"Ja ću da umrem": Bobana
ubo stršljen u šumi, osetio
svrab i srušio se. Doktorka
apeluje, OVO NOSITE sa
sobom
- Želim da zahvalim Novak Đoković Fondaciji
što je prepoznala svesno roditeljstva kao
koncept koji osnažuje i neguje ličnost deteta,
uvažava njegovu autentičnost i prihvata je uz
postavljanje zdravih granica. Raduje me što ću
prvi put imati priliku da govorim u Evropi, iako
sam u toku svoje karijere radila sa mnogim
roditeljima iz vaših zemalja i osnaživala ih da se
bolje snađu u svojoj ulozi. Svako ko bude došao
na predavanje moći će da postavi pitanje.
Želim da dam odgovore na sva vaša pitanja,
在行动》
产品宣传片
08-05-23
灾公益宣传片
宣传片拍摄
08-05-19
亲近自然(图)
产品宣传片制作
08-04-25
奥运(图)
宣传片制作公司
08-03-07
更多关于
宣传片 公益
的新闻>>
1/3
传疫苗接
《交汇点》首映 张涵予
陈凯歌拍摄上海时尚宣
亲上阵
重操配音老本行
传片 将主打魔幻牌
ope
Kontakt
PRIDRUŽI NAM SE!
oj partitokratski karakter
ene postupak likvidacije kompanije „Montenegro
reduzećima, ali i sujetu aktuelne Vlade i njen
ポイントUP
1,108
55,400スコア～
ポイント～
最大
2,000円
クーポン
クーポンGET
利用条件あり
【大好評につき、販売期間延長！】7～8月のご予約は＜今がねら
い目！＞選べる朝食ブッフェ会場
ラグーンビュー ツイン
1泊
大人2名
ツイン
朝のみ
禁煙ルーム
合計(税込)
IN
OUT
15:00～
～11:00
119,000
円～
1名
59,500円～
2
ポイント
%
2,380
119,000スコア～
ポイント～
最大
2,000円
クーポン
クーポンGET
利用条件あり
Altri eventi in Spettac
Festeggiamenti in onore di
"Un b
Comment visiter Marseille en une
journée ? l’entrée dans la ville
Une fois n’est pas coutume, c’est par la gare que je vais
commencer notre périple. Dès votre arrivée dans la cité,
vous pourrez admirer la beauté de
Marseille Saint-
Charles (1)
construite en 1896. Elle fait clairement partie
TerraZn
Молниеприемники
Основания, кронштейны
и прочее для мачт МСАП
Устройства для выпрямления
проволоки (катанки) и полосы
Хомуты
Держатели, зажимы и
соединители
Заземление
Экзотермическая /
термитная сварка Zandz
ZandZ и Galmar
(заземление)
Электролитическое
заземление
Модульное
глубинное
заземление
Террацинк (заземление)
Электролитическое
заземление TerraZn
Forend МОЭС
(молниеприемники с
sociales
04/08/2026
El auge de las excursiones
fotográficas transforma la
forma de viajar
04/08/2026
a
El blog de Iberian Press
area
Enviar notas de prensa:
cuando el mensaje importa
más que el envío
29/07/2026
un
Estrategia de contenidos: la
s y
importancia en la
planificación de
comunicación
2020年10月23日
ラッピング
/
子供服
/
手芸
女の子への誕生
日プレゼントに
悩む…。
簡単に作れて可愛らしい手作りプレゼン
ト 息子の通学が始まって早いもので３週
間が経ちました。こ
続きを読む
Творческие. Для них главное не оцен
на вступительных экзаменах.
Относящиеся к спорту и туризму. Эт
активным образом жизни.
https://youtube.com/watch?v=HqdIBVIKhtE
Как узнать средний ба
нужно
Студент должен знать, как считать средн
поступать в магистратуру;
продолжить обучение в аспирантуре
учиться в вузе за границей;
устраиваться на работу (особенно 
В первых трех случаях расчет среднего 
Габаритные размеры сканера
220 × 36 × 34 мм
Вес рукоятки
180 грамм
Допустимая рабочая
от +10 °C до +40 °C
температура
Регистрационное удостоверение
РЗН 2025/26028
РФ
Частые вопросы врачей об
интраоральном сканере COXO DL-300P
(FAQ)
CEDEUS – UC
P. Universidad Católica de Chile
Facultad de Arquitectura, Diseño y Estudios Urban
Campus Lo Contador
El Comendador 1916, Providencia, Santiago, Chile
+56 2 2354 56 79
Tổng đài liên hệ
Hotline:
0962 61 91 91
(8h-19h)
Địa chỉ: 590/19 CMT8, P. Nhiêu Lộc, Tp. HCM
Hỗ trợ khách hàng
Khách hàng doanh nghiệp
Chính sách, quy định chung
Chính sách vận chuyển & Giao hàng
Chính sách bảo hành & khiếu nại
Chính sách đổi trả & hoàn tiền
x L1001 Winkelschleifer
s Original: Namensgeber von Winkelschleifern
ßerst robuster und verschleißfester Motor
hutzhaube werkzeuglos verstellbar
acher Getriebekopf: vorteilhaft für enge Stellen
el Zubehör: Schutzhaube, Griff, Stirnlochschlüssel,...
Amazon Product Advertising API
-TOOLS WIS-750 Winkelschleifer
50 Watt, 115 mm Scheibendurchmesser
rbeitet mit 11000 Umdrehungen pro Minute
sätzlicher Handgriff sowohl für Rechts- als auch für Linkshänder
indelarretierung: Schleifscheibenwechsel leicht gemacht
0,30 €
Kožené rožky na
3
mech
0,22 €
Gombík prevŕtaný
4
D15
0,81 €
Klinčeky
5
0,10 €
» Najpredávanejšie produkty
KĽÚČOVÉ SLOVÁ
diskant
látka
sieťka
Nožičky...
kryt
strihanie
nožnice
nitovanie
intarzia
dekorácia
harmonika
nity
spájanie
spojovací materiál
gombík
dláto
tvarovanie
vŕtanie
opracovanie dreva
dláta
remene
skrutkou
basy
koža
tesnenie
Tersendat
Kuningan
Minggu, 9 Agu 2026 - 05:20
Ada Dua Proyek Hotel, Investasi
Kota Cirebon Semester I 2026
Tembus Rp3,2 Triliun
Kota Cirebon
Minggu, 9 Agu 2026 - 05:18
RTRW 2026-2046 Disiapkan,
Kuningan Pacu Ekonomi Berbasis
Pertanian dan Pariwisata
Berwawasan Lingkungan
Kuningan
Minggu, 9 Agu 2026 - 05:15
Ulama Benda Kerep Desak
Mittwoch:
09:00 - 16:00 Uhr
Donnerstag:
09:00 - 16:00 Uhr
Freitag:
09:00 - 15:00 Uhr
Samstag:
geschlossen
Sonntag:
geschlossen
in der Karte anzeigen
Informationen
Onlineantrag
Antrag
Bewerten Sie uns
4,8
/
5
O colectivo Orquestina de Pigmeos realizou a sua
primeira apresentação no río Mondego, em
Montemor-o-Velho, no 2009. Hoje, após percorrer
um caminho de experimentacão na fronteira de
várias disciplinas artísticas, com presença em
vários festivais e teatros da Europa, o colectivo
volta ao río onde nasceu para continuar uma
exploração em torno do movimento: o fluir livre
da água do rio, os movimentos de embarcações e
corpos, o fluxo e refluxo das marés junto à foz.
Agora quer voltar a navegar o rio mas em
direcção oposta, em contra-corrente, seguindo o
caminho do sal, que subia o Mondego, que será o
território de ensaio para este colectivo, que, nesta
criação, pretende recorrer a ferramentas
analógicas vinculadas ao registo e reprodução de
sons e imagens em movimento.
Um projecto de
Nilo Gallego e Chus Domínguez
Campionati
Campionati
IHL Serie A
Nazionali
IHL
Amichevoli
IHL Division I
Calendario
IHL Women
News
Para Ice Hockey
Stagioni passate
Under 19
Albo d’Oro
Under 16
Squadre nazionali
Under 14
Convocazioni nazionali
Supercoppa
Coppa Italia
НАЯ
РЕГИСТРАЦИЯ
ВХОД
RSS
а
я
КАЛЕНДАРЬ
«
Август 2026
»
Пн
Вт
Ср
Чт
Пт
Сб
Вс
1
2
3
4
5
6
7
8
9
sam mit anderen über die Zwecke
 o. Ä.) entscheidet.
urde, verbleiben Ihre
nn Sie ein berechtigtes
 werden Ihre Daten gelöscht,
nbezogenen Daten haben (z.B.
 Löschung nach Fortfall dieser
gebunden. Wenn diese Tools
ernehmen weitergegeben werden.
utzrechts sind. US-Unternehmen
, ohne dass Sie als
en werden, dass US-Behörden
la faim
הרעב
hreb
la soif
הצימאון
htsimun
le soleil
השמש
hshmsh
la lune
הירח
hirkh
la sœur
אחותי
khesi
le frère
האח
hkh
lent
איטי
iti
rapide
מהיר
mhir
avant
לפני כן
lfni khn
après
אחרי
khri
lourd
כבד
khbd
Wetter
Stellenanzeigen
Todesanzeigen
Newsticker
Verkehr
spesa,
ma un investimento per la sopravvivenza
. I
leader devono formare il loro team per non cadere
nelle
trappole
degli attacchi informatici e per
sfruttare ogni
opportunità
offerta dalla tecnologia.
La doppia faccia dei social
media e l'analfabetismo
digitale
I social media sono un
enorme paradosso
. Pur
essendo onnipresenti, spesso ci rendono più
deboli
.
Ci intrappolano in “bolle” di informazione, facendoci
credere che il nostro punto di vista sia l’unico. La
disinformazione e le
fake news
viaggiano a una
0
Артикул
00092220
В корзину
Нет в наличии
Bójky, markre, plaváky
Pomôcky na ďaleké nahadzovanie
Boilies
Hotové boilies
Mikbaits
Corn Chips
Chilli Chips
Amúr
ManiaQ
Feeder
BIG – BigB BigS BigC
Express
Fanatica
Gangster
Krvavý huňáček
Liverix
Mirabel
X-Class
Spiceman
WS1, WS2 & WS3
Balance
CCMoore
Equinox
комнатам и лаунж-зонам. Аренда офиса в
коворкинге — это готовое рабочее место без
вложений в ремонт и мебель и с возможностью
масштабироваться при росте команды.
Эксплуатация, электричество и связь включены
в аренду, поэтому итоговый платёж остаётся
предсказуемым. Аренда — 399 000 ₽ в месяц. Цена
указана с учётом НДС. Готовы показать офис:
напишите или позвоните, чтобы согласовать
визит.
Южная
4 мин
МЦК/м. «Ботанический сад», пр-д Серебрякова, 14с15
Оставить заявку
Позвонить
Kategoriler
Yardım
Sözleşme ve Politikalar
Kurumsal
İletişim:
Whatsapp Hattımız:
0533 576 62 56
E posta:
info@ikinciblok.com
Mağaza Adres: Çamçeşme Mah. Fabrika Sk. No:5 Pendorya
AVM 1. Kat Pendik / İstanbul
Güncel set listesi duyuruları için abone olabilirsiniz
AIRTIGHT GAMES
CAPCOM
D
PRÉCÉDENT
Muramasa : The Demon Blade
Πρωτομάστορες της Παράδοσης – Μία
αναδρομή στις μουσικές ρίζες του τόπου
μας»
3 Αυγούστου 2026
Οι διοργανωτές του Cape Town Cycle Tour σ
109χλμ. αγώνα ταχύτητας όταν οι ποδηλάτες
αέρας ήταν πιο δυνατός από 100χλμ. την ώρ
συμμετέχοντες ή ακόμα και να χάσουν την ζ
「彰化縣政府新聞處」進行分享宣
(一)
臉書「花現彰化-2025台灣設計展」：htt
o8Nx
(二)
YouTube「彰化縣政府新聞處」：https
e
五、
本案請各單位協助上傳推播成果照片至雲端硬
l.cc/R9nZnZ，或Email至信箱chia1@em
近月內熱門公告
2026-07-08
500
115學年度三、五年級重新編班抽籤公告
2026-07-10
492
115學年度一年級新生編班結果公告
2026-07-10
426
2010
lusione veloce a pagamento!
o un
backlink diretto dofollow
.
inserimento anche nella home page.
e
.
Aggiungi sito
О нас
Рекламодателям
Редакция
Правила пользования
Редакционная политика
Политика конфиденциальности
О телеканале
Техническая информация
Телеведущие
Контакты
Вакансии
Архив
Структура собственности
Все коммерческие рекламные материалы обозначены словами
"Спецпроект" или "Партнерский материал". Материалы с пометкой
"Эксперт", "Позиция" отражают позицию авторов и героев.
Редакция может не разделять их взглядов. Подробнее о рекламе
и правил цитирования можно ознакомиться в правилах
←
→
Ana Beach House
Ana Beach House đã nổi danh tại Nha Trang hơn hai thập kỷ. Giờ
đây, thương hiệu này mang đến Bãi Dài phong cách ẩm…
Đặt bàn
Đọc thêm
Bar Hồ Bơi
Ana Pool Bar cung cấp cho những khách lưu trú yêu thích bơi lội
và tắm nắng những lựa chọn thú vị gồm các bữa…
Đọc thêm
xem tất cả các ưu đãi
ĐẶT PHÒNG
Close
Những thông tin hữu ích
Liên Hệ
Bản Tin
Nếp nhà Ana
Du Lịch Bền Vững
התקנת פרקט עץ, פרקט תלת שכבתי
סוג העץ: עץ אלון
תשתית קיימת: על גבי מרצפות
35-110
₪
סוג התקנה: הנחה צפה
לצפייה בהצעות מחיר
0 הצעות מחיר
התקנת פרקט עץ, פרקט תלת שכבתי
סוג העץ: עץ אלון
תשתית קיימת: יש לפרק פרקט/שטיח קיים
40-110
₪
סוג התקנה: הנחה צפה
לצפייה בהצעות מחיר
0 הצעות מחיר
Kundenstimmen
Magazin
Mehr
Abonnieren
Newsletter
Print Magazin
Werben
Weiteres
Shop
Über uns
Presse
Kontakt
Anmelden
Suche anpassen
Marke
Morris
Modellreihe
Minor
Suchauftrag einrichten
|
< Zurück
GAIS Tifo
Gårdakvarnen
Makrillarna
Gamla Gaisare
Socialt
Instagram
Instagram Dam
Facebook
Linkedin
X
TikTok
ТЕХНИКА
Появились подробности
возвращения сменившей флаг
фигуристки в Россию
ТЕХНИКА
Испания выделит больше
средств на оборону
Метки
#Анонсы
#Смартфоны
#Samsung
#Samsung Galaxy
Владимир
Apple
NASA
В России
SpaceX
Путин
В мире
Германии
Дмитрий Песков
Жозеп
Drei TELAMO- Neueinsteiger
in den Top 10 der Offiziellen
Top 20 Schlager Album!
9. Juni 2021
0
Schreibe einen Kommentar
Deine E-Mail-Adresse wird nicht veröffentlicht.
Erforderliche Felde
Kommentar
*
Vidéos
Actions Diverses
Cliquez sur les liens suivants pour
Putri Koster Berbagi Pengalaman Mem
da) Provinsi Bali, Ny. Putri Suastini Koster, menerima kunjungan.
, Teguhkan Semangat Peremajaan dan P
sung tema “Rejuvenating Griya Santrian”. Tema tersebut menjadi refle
--------------------------------------------------
TO DO >> Please copy, exactly and with nothing else, the lines above beginning at the line that has "Minggu, 9 Agu 2026 - 05:18" and ending with the line that has "Bewerten Sie uns".

YOUR SOLUTION >>
Minggu, 9 Agu 2026 - 05:18
RTRW 2026-2046 Disiapkan,
Kuningan Pacu Ekonomi Berbasis
Pertanian dan Pariwisata
Berwawasan Lingkungan
Kuningan
Minggu, 9 Agu 2026 - 05:15
Ulama Benda Kerep Desak
Mittwoch:
09:00 - 16:00 Uhr
Donnerstag:
09:00 - 16:00 Uhr
Freitag:
09:00 - 15:00 Uhr
Samstag:
geschlossen
Sonntag:
geschlossen
in der Karte anzeigen
Informationen
Onlineantrag
Antrag
Bewerten Sie uns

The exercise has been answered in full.